An online petition with more than 1,000 signatures as of Wednesday afternoon seeks to save the women’s studies program, saying that it is “growing in size, with more majors than ever. It also generates more than twice in revenue than what it costs to operate the program. This is clearly not about cutting costs.” In a letter announcing the changes to faculty members, Carl Drummond, vice chancellor for academic affairs and enrollment management at Indiana-Purdue, said that after a meeting last week with state university system leaders, he “had failed to recognize or appreciate previously … that in the minds of the trustees these two processes [of campus realignment and academic prioritization] are inexorably linked.”

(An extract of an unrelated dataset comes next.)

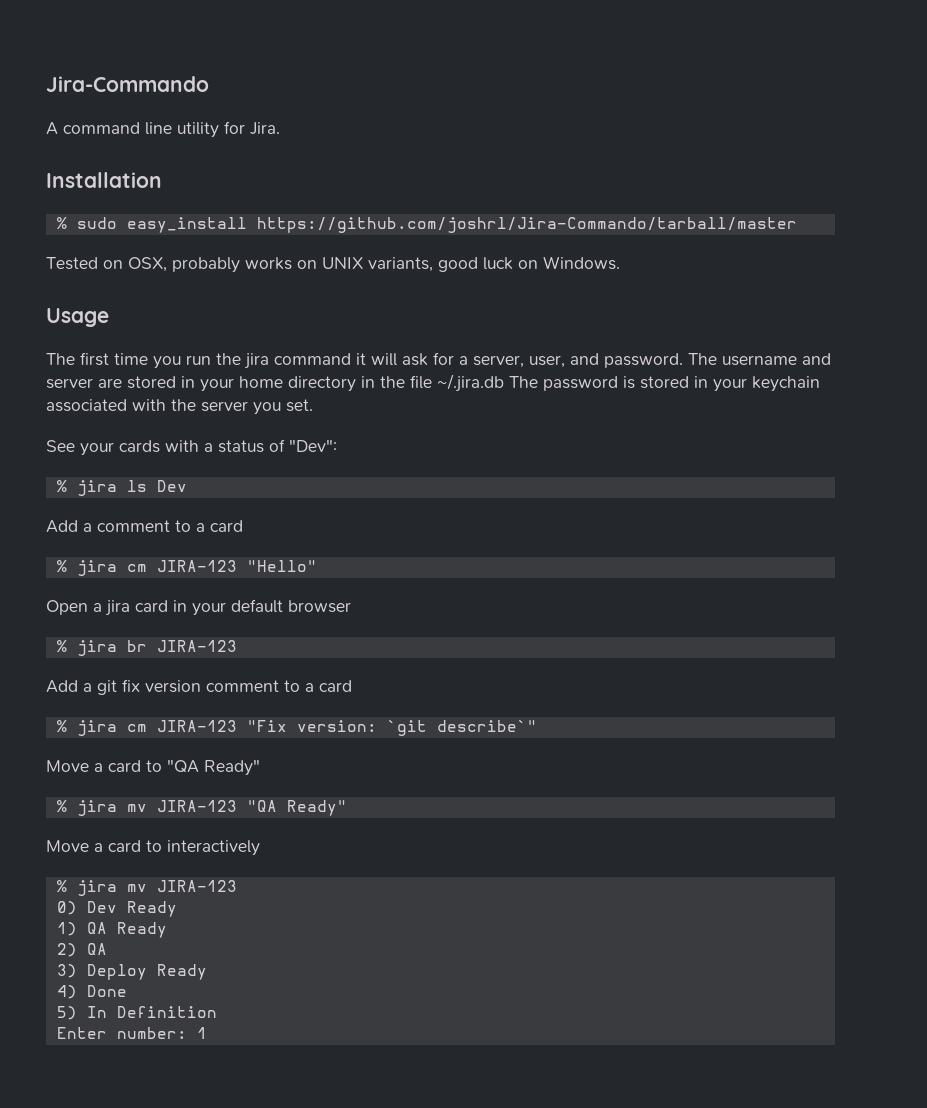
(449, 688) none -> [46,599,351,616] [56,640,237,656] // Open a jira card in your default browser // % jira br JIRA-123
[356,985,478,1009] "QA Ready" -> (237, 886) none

Ernesto Perez, the owner of the defunct Dade Medical College in Miami, was charged with two misdemeanor counts related to the abrupt closure of eight of the college's campuses, according to The Miami Herald.

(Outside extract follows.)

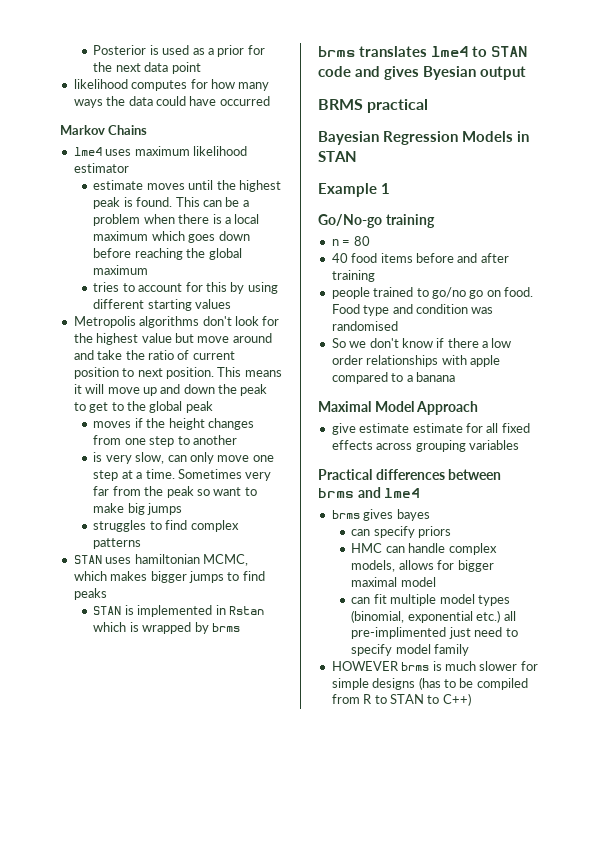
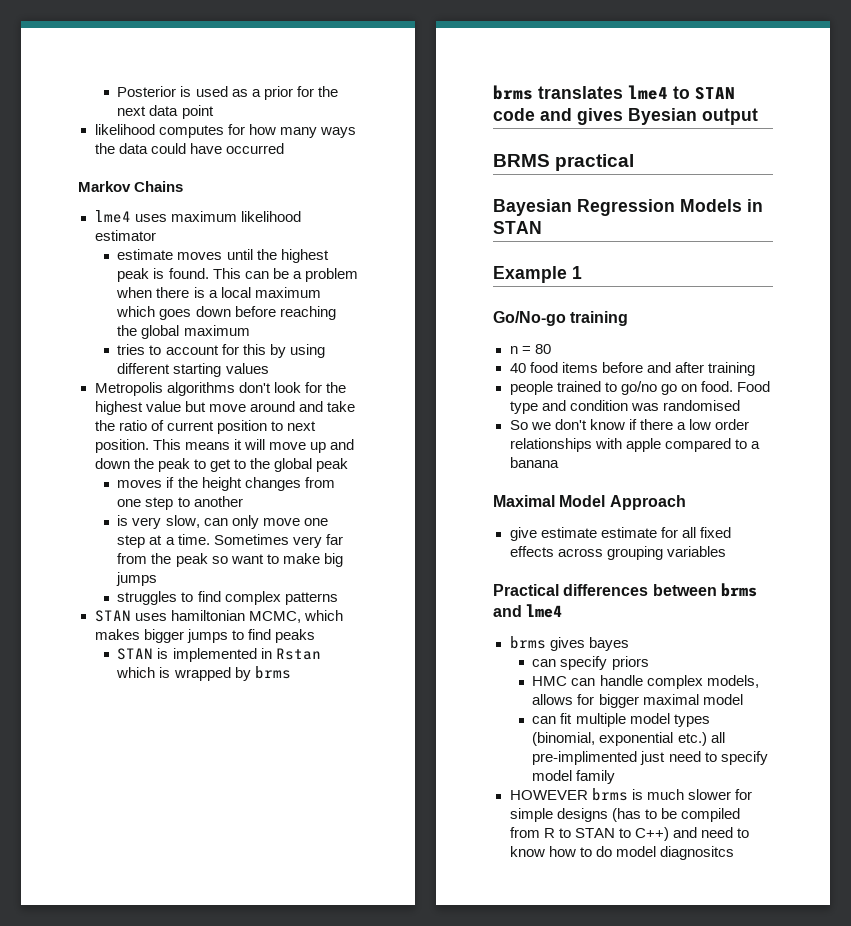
(471, 699) none -> [672,827,749,838] [509,846,734,860] and need to know how to do model diagnositcs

About 2,000 students and 400 employees were affected by the closure. Under state law, college owners must notify Florida's Commission for Independent Education at least 30 days before closing. Investigators found that Perez notified the state, students and later the commission within a five-hour time frame.
The college closed in October 2015 after receiving increased scrutiny from federal officials.
Alcorn State University improperly certified 28 athletes in 11 sports as eligible for competition when they should not have been, the National Collegiate Athletic Association announced Wednesday in penalizing the university. The NCAA's Division I Committee on Infractions handled the case through the association's summary disposition process, which is used when the NCAA and the institution generally agree on the findings of wrongdoing.
In this case, the NCAA said, Alcorn State officials did not fully understand the rules and certified credit hours that were not related to the athletes' degrees. The infractions panel fined the university $5,000 (but let Alcorn State put the funds toward rules compliance education) and required the vacation of records for games in which the ineligible athletes competed.
Many colleges and universities are paying to promote their posts on social media, according to a new report by the Council for Advancement and Support of Education, Huron, and mStoner Inc. Among the findings, based on a survey of schools, colleges and universities:
- 83 percent are paying to boost or promote posts or advertising on Facebook.
- 16 percent are advertising or promoting tweets on Twitter.
- 9 percent report advertising on LinkedIn.
Full-time and part-time faculty members at Minneapolis College of Art & Design have voted to unionize and to be represented by the Service Employees International Union, The Star Tribune reported. College officials said they were disappointed with the vote but would negotiate in good faith with the new union.